Does that sounds exciting? Let's get started!


This recipe creates 12 muffins.

============ Egg Replacer (2 egg worth substitute) ============

  • 2 tablespoons Flaxseed Meal ( Ground Flaxseed )

  • 6 tablespoons Water

============ Muffins ================

  • Fruit, Nuts and Seeds

    • 1/2 cup(70g) raisins

    • 2 cups (200g) grated carrots ( 2-3 small to medium carrots )

    • 1 apple ( tart one preferred ) cored and julienne cut

    • 1 lemon

    • 1/2 cup shredded coconut

    • 1/2 cup walnuts

    • 1/3 cup sunflower seeds

  • Dry Ingredients

    • 2 cups Whole wheat flour

    • 2 teaspoons baking soda

    • 1/2 teaspoon salt

    • 2 teaspoons cinnamon

    • 1 teaspoon ginger

    • 1/4 teaspoon nutmeg

  • Wet Ingredients

    • 3/4 cup Maple syrup

    • 1/2 cup coconut oil ( warm to liquid )

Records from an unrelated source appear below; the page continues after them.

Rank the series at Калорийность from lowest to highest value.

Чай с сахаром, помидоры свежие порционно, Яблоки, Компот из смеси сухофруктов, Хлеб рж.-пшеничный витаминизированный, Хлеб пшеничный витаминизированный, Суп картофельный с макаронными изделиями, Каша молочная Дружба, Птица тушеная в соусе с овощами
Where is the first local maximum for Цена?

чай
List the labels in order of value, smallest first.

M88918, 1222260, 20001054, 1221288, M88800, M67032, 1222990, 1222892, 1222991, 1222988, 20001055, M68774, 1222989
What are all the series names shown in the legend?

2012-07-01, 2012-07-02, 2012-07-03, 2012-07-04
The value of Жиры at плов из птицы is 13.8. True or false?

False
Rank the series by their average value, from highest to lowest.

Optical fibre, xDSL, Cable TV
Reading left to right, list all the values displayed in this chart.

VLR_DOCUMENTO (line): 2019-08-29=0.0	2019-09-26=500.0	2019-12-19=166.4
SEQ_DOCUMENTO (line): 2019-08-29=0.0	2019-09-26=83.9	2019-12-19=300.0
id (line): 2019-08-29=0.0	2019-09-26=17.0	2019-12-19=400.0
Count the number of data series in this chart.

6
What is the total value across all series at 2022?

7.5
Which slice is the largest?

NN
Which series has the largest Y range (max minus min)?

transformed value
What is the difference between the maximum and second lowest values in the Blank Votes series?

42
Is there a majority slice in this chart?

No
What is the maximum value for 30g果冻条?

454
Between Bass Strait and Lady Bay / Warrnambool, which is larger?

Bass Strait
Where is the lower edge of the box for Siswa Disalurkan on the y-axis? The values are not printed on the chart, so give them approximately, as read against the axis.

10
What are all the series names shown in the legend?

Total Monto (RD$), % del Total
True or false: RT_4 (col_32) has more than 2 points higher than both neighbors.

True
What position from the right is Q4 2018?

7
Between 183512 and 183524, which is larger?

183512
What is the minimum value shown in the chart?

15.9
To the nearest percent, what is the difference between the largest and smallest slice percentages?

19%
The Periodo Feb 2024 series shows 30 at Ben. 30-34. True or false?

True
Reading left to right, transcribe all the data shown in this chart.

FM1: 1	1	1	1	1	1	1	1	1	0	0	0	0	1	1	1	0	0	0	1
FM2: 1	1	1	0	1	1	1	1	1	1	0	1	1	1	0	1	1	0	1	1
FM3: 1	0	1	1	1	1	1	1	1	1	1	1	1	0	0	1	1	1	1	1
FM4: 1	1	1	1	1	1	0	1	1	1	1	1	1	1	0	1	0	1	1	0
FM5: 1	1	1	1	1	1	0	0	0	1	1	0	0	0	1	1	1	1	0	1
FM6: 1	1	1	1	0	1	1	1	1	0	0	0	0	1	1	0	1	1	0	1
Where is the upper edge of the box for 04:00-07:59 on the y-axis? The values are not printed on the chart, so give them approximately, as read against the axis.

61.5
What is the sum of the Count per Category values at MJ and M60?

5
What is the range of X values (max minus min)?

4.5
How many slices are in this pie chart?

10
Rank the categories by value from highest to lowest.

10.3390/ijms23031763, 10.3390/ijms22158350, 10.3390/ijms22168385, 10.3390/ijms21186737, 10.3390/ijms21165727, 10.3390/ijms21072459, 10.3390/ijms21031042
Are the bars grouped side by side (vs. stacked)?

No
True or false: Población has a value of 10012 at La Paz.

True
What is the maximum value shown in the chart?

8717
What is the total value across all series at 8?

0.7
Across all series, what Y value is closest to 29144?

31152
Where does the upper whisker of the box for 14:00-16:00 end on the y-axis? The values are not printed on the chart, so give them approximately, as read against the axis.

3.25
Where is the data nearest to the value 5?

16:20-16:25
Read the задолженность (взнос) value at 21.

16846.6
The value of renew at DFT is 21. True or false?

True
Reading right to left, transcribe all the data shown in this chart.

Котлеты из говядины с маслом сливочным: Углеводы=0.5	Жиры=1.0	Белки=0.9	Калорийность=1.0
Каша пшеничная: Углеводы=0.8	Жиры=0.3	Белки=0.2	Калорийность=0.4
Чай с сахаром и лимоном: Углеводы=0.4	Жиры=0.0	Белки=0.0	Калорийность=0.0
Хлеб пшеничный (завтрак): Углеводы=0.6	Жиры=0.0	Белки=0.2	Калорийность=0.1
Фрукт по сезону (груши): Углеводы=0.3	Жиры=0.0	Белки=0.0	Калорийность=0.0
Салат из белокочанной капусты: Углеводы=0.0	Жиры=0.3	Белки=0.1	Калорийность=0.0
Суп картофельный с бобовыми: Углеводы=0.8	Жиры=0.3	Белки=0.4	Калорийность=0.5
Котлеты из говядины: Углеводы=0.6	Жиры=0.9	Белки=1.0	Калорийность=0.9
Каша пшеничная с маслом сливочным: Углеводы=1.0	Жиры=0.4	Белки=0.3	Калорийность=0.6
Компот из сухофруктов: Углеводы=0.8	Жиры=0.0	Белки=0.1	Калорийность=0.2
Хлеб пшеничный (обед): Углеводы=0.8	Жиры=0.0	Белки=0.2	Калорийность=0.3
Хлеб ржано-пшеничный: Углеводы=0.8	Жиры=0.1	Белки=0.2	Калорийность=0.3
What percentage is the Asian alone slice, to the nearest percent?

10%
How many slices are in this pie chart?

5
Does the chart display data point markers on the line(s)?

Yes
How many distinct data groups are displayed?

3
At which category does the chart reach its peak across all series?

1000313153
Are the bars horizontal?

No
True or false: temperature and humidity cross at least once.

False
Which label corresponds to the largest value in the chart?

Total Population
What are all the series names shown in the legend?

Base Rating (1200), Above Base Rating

    • 1/2 ripe banana ( mashed )

    • 1/2 cup orange juice


  • 12 muffin liners

  • spray oil


  1. Preheat the oven to 375F

  2. Soak raisins in hot water and set them aside.

  3. Add water to flaxseed meal to create egg replacer. Set it aside.

  4. Peel and grate carrots - which should produce 2 cups of grated carrots

  5. Core and julienne cut an apple. Squeeze a whole lemon juice over it. Lemon juice prevents oxidation and makes apples tart which is perfect for this recipe.

  6. Save a tablespoon of lemon zest. Either by using a citrus zester or chop the peel very finely.

  7. If using fresh orange juice, cut and squeeze 1/2 cup orange juice.

  8. In a small bowl, mix wet ingredients. Please note that if coconut oil is solid, warm up to liquid before mixing.

  9. In a large bowl, whisk all the dry ingredients. Then add wet ingredients mixture.

  10. Drain and squeeze water out from soaked raisins.

  11. Combine all the fruit, nuts and seeds to the mixture.

  12. Add raisins and lemon zest.

  13. Line a 12 muffin pan and spray oil lightly.

  14. Divide the batter among the wells of the prepared pan

  15. Bake for 25-28 minutes until nicely domed and a cake tester inserted in a center of muffins comes out clean or little crumb attached.

  16. Cool them in the pan for 5 minutes. Take them out and finish cooling off on a rack.


  • If coconut oil is solid, be sure to warm to liquid. Otherwise it will take forever for it to become homogeneous.